===== INPUT FOR THIS TASK
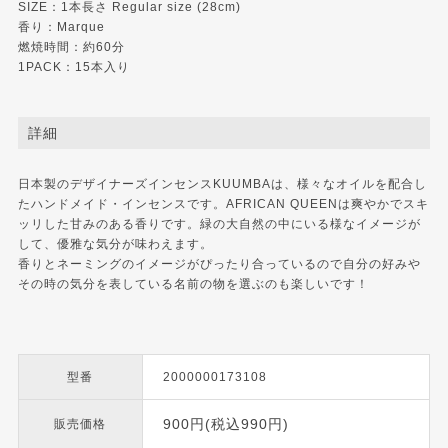
SIZE：1本長さ Regular size (28cm)
香り：Marque
燃焼時間：約60分
1PACK：15本入り
詳細
日本製のデザイナーズインセンスKUUMBAは、様々なオイルを配合し
たハンドメイド・インセンスです。AFRICAN QUEENは爽やかでスキ
ッリした甘みのある香りです。緑の大自然の中にいる様なイメージが
して、優雅な気分が味わえます。
香りとネーミングのイメージがぴったり合っているので自分の好みや
その時の気分を表している名前の物を選ぶのも楽しいです！
型番
2000000173108
900円(税込990円)
販売価格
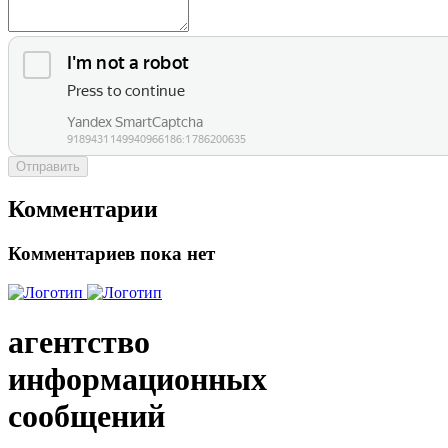
Отправить
Комментарии
Комментариев пока нет
агентство
информационных
сообщений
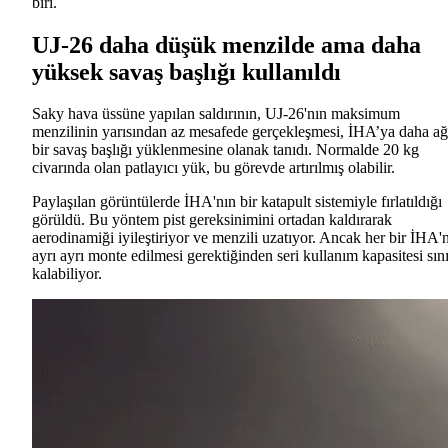
biri.
UJ-26 daha düşük menzilde ama daha
yüksek savaş başlığı kullanıldı
Saky hava üssüne yapılan saldırının, UJ-26'nın maksimum
menzilinin yarısından az mesafede gerçekleşmesi, İHA’ya daha ağ
bir savaş başlığı yüklenmesine olanak tanıdı. Normalde 20 kg
civarında olan patlayıcı yük, bu görevde artırılmış olabilir.
Paylaşılan görüntülerde İHA'nın bir katapult sistemiyle fırlatıldığı
görüldü. Bu yöntem pist gereksinimini ortadan kaldırarak
aerodinamiği iyileştiriyor ve menzili uzatıyor. Ancak her bir İHA'
ayrı ayrı monte edilmesi gerektiğinden seri kullanım kapasitesi sını
kalabiliyor.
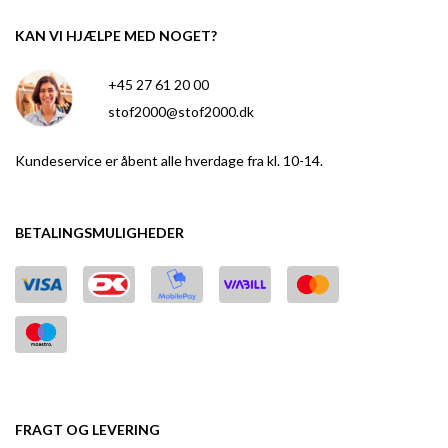
KAN VI HJÆLPE MED NOGET?
+45 27 61 20 00
stof2000@stof2000.dk
Kundeservice er åbent alle hverdage fra kl. 10-14.
BETALINGSMULIGHEDER
FRAGT OG LEVERING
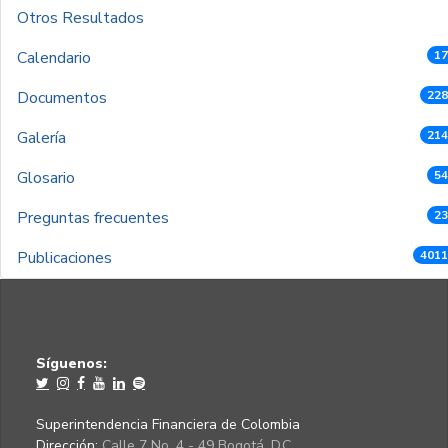
Otros Resultados
Calendario
17
Documentos
228
Galería
214
Glosario
54
Preguntas frecuentes
23
Publicaciones
4011
Síguenos:
Superintendencia Financiera de Colombia
Dirección:
Calle 7 No. 4 - 49 Bogotá, D.C.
==========
WHAT YOU HAVE TO DO :: Using the records above, retype everything exactly except the pictures.

OUTPUT ::
SIZE：1本長さ Regular size (28cm)
香り：Marque
燃焼時間：約60分
1PACK：15本入り
詳細
日本製のデザイナーズインセンスKUUMBAは、様々なオイルを配合し
たハンドメイド・インセンスです。AFRICAN QUEENは爽やかでスキ
ッリした甘みのある香りです。緑の大自然の中にいる様なイメージが
して、優雅な気分が味わえます。
香りとネーミングのイメージがぴったり合っているので自分の好みや
その時の気分を表している名前の物を選ぶのも楽しいです！
型番
2000000173108
900円(税込990円)
販売価格
Отправить
Комментарии
Комментариев пока нет
агентство
информационных
сообщений
biri.
UJ-26 daha düşük menzilde ama daha
yüksek savaş başlığı kullanıldı
Saky hava üssüne yapılan saldırının, UJ-26'nın maksimum
menzilinin yarısından az mesafede gerçekleşmesi, İHA’ya daha ağ
bir savaş başlığı yüklenmesine olanak tanıdı. Normalde 20 kg
civarında olan patlayıcı yük, bu görevde artırılmış olabilir.
Paylaşılan görüntülerde İHA'nın bir katapult sistemiyle fırlatıldığı
görüldü. Bu yöntem pist gereksinimini ortadan kaldırarak
aerodinamiği iyileştiriyor ve menzili uzatıyor. Ancak her bir İHA'
ayrı ayrı monte edilmesi gerektiğinden seri kullanım kapasitesi sını
kalabiliyor.
KAN VI HJÆLPE MED NOGET?
+45 27 61 20 00
stof2000@stof2000.dk
Kundeservice er åbent alle hverdage fra kl. 10-14.
BETALINGSMULIGHEDER
FRAGT OG LEVERING
Otros Resultados
Calendario
17
Documentos
228
Galería
214
Glosario
54
Preguntas frecuentes
23
Publicaciones
4011
Síguenos:
Superintendencia Financiera de Colombia
Dirección:
Calle 7 No. 4 - 49 Bogotá, D.C.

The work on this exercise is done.